Last week, I'd just figured out how to do a normal vhost-user setup with a QEMU VM connected to DPDK. This week, I wanted to try to move DPDK into another VM using the experimental virtio-vhost-user driver, taking the host system out of the networking equation altogether.
In theory this should have been a very simple change, but I couldn't get it to work. DPDK claimed to be forwarding packets to the ethernet device I'd attached to the backend VM (the one running DPDK), but networking in the frontend VM (what you might think of as the application VM) didn't work at all. It tried and failed to do DHCP, and so couldn't progress beyond that.
A breakthrough came when I thought to look at the logs of my local DHCP server. I saw that it was actually receiving requests from the VM, and assigning it an IP address. Once I realised this, I hypothesised that outgoing traffic was working, but not incoming.
Finally having something to look for, I had a look through the DPDK virtio-vhost-user driver, and my suspicion was confirmed in an unexpected way. It looks like incoming traffic (from the perspective of the virtio-vhost-user frontend) is not actually implemented at all!

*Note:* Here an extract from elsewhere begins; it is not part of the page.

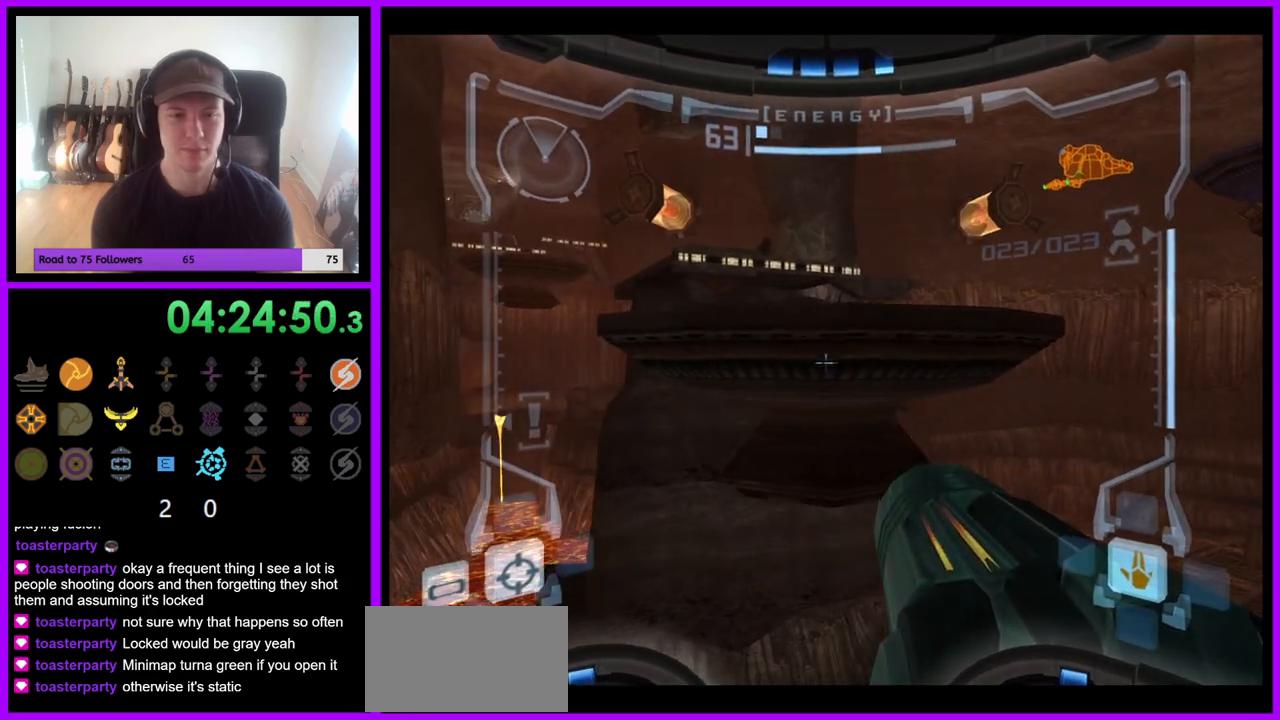
{"buttons": ["L1"], "left_stick": "center", "right_stick": "center", "events": [[150, "left_stick", "center"], [250, "left_stick", "down"], [433, "left_stick", "center"]]}
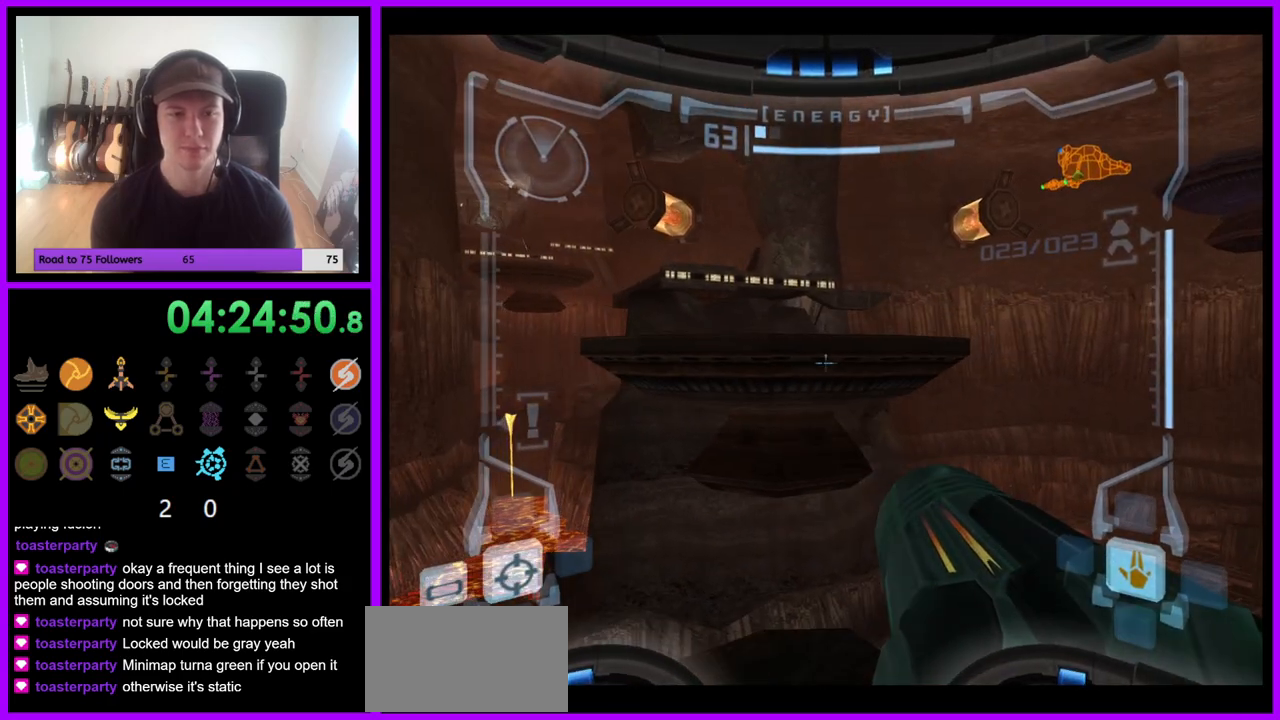
{"buttons": ["L1"], "left_stick": "center", "right_stick": "center", "events": [[67, "L1", "up"], [183, "left_stick", "left"], [300, "left_stick", "center"], [467, "L1", "down"]]}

But with outbound traffic working, this means that I'm confident enough I understand virtio-vhost-user enough to be able to leave this here for now. From Spectrum's side, I can now be pretty sure that everything should be workable, so we can just wait a bit for virtio-vhost-user to get a bit further along and then revisit it. And since the frontend has no idea it's talking to virtio-vhost-user instead of normal vhost-user, we can use normal (host-based) vhost-user for now, and drop virtio-vhost-user in down the line.
A couple of outstanding questions I still don't know the answer to about DPDK are:
- How will routing work if I have multiple frontend VMs with multiple virtio-vhost-user connections all wanting to use the same network device? Will I want to use something like Open vSwitch for that?
- DPDK by default uses a busyloop to check for data to process, for efficiency. This is obviously not appropriate for a workstation-focused operating system. There is an interrupt-based mode, though, but I don't know how to use it yet.
Since I consider the concept proven, though, I'm going to punt on these for now. The longer I leave these questions, the more likely it is that a kernel driver for virtio-vhost-user will emerge and we can use that instead. That's not to say I want to leave inter-guest networking hanging forever, but I have other inter-guest networking bits I can switch focus to for now, and once those are down I can revisit the virtio-vhost-user backend situation.
I started integrating the vhost-user-net code from Cloud Hypervisor into crosvm. I'm at the point where I can get all the copied Cloud Hypervisor code to compile in crosvm, which is pretty good! I have not yet written the code to actually start one of these devices yet, though, so I haven't been able to test it yet.
It's been interesting to look at Cloud Hypervisor because it's a codebase that is heavily based on crosvm (even more so than Firecracker is), but that has also evolved and diverged from it. It's especially interesting to see stuff where parallel evolution occurred between the crosvm and Cloud Hypervisor codebases, or when Cloud Hypervisor changed how some crosvm code worked, and then later changed it back again.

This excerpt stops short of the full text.